Francis talked about how sometimes after we have been through intense suffering, we almost want to go back and experience it again. That may sound really weird to some of you, but the reason that we want to go back is because during that pain and suffering we experienced God's presence and intimacy with Him like never before. I could totally relate to this. Sometimes I find myself wanting to go back to the days where Ella was so out of our control that we had no other option but to lean on and cling to God. I felt this incredible peace over me the whole time we were in the hospital because I was so close with God. Now I miss that intimacy and closeness that I felt in the midst of the intense suffering. Even though we are technically still in the trenches with our Ella girl, we are in the comfort of our own home. It's different. Francis Chan went on to say how it's amazing how we want Jesus so badly that we want to suffer to experience that intimacy again. Seems so odd to think of it that way, but it's true!

He ended the sermon saying that the Holy Spirit will lead us into a crazy life, but a good one. I pray that God will give my family a spirit of boldness, and power that doesn't fear where He may lead us if we give Him control. I pray that God doesn't have us be people that believe only if... but may we be people who follow Jesus even if. I pray that God will give us courage to do whatever He calls us to do. That's my prayer for 2019.

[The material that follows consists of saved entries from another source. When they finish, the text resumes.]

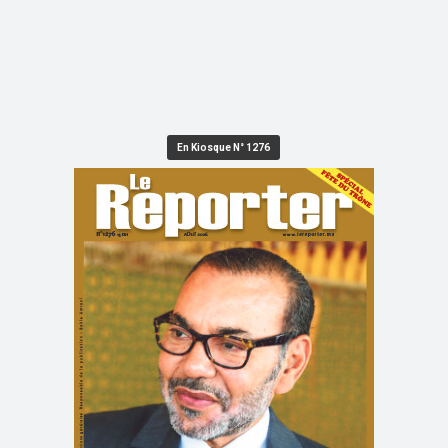
En Kiosque N° 1276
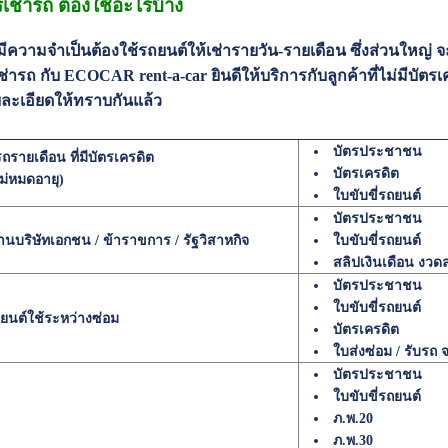
เช่ารถ ต้องใช้อะไรบ้าง
ณมีความจำเป็นต้องใช้รถยนต์ให้เช่ารายวัน-รายเดือน ซึ่งส่วนใหญ่ จ
ช่ารถ กับ ECOCAR rent-a-car ยินดีให้บริการกับลูกค้าที่ไม่มีบัตร
ละเอียดให้ทราบกันแล้ว
บัตรประชาชน
ารถรายเดือน ที่มีบัตรเครดิต
บัตรเครดิต
งไม่หมดอายุ)
ใบขับขี่รถยนต์
บัตรประชาชน
านบริษัทเอกชน / ข้าราขการ / รัฐวิสาหกิจ
ใบขับขี่รถยนต์
สลิปเงินเดือน งวดล
บัตรประชาชน
ใบขับขี่รถยนต์
ยนต์ใช้ระหว่างซ่อม
บัตรเครดิต
ใบส่งซ่อม / รับรถ 
บัตรประชาชน
ใบขับขี่รถยนต์
ภ.พ.20
ภ.พ.30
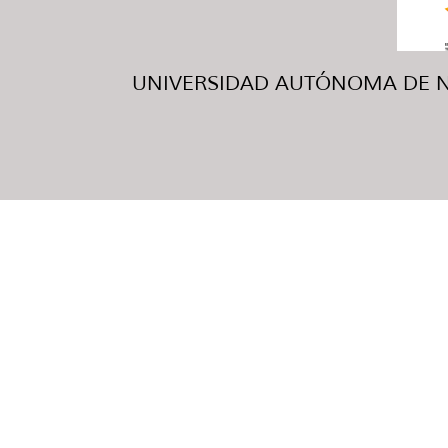
UNIVERSIDAD AUTÓNOMA DE NUE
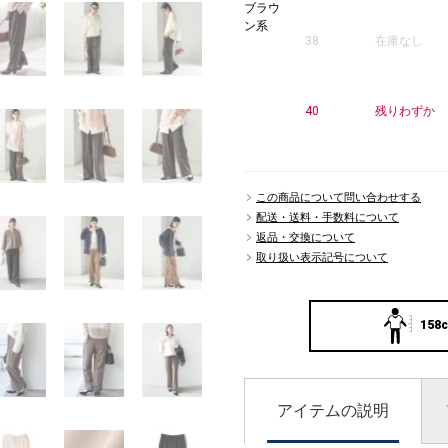
ブラウ
ン系
38
在庫なし
40
残りわずか
この商品について問い合わせする
配送・送料・手数料について
返品・交換について
取り扱い表示記号について
158c
アイテムの説明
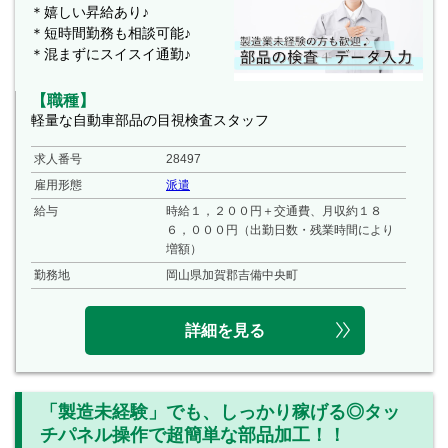
＊嬉しい昇給あり♪
＊短時間勤務も相談可能♪
＊混まずにスイスイ通勤♪
【職種】
軽量な自動車部品の目視検査スタッフ
求人番号
28497
雇用形態
派遣
給与
時給１，２００円＋交通費、月収約１８
６，０００円（出勤日数・残業時間により
増額）
勤務地
岡山県加賀郡吉備中央町
詳細を見る
「製造未経験」でも、しっかり稼げる◎タッ
チパネル操作で超簡単な部品加工！！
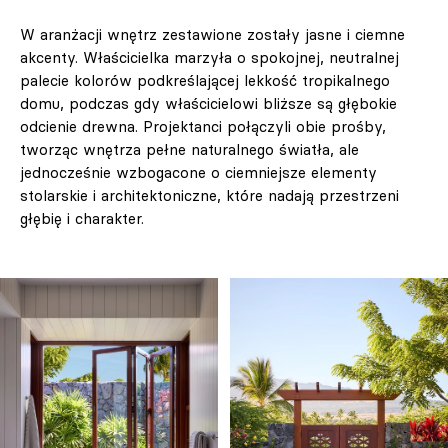
W aranżacji wnętrz zestawione zostały jasne i ciemne
akcenty. Właścicielka marzyła o spokojnej, neutralnej
palecie kolorów podkreślającej lekkość tropikalnego
domu, podczas gdy właścicielowi bliższe są głębokie
odcienie drewna. Projektanci połączyli obie prośby,
tworząc wnętrza pełne naturalnego światła, ale
jednocześnie wzbogacone o ciemniejsze elementy
stolarskie i architektoniczne, które nadają przestrzeni
głębię i charakter.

The link to that sermon is here: https://www.youtube.com/watch?v=BTWyT79MbbY

Thank you all for going through this journey with us. We wouldn't be able to do it without you. Here's to a better year!

Love,
Jillian

1 comment:

  1. Wow! Praise God for his amazing plan for you to see that sermon by Francis Chan! Isn’t God good?! Continuing to pray for Ella’s health. I’m thankful that your family was all together for Christmas and that Ella is engaging with her environment! Our little one also just loves his Boppy lounger too haha! :)) God bless you all and Happy New Year!